● **PROBLEM DETAILS**: In the material, from the line with "18:00 - 20:00 Uhr" to the line with "Mehr erfahren", change "Party" to "Konzert". Reproduce only those lines, with all else unchanged.
___
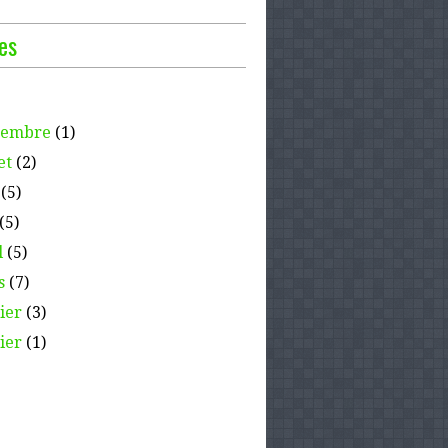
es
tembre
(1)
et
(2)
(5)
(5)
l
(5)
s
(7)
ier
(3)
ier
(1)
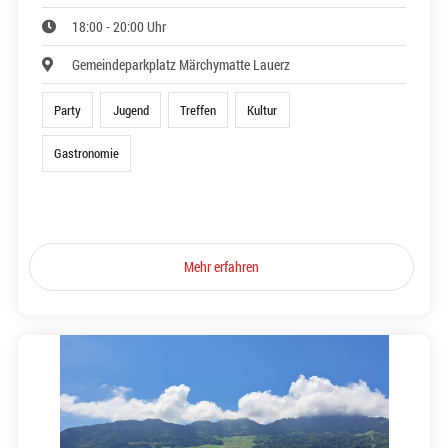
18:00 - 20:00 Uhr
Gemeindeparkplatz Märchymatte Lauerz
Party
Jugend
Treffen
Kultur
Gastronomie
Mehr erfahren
___
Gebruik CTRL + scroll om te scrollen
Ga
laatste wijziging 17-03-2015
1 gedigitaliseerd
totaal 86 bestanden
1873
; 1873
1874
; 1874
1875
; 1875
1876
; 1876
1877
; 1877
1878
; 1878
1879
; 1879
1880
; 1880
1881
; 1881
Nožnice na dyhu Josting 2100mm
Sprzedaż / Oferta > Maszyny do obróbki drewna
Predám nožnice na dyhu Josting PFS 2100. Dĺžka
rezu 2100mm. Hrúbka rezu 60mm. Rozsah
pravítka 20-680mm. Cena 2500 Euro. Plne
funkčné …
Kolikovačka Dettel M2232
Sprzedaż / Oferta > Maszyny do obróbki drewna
___
● **TASK SOLUTION**:
18:00 - 20:00 Uhr
Gemeindeparkplatz Märchymatte Lauerz
Konzert
Jugend
Treffen
Kultur
Gastronomie
Mehr erfahren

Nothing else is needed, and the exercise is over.